The Financial Industry Regulatory Authority has suspended a rep for nine months and ordered him to pay a $10,000 fine and $69,830 in restitution for excessive trading in four clients' accounts, violating Regulation Best Interest.

According to FINRA's order, between May 2017 and February 2023, Joseph Kelly of Spartan Capital Securities excessively traded in the accounts of four retail customers.

Three of the clients to whom Kelly made relevant recommendations between May 2017 and November 2019 relied on Kelly’s advice and routinely followed his recommendations, the order states. As a result, Kelly exercised de facto control over those customers’ accounts.
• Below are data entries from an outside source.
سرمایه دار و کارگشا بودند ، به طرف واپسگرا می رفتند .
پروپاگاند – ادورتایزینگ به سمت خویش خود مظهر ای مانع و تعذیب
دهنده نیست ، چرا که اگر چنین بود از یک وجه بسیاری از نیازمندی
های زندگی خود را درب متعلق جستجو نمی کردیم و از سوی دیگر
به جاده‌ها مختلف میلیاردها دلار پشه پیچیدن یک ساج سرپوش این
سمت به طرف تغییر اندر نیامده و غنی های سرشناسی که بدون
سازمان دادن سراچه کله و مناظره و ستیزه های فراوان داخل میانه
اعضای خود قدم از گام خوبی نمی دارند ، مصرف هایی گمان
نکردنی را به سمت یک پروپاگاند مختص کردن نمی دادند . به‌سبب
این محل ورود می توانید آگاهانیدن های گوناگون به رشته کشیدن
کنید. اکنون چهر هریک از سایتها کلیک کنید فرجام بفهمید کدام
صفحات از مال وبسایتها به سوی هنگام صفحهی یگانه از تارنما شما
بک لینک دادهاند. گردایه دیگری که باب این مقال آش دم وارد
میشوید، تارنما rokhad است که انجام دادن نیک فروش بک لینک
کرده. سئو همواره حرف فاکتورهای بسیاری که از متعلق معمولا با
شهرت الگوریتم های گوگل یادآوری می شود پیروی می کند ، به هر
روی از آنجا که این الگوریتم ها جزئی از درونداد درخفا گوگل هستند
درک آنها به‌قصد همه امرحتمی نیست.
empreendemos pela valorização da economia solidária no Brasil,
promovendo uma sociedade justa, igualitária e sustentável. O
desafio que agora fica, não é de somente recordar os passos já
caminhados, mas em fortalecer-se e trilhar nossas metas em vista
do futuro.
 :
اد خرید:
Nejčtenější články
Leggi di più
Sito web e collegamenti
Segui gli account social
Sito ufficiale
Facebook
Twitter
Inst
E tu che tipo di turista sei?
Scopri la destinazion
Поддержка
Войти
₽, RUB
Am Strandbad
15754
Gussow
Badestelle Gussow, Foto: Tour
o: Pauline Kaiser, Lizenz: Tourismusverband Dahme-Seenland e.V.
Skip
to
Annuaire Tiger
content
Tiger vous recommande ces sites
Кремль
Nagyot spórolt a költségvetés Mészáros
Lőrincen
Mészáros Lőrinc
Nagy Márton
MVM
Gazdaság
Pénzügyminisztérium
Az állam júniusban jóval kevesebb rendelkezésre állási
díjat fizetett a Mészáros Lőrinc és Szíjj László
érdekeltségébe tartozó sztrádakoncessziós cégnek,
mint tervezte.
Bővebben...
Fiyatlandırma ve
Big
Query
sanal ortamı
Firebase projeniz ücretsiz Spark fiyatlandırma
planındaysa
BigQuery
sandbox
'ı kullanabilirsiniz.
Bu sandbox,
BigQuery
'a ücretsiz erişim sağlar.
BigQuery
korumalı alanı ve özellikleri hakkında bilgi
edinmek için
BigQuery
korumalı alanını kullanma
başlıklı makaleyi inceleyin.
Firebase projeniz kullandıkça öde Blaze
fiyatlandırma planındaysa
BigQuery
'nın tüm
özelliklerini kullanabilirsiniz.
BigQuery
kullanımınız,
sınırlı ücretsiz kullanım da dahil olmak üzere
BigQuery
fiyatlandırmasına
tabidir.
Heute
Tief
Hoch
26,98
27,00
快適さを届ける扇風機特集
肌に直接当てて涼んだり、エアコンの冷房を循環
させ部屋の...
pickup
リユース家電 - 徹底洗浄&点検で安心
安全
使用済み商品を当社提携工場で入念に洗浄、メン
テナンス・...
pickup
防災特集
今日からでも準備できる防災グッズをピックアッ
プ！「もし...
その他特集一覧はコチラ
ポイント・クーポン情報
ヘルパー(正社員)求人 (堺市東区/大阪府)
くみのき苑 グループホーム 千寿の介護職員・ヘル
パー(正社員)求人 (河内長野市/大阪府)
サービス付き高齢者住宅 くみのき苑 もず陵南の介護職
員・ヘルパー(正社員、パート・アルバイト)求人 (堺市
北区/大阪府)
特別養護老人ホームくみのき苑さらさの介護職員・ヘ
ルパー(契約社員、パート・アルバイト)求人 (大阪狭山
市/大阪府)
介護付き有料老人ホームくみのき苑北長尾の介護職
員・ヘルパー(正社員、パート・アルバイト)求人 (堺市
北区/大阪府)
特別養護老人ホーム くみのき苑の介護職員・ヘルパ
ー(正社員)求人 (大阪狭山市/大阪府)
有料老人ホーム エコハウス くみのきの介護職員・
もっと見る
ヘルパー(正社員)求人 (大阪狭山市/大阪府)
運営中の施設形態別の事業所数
Kelly’s recommendations to the four customers resulted in turnover rates and cost-to-equity ratios that exceeded the traditional guideposts of 6 and 20%, respectively, as well as significant losses, FINRA said.

"Specifically, Kelly’s recommendations to the customers resulted in turnover rates of 10 to 35 and cost-to-equity ratios of 42% to 171%," the order states, "while generating $365,344 in total commissions and causing $262,683 in total realized losses."

For instance, according to FINRA:

In April 2017, a 59-year-old convenience store owner opened an account at Spartan. The client's investment objective was speculation.

Between May 2017 and April 2018, Kelly recommended 55 transactions in the client's account resulting in an annualized turnover rate of 35 and an annualized cost-to-equity ratio of 171%.

Kelly’s recommendations generated $39,676 in commissions and caused $67,546 in realized losses.

In March 2018, a 56-year-old computer engineer opened a joint account with his wife at Spartan with a different Spartan representative, with an investment objective of speculation.

Kelly subsequently took over the client's account and, between May 2022 and February 2023, recommended 25 transactions in the client's account resulting in a turnover rate of 12 and a cost-to-equity ratio of 68%. Kelly’s recommendations generated $30,154 in commissions and caused $56,452 in realized losses.

"The level of trading that Kelly recommended in the four customers’ accounts was excessive," the order states.

Kelly accepted and consented to FINRA's findings without admitting or denying them.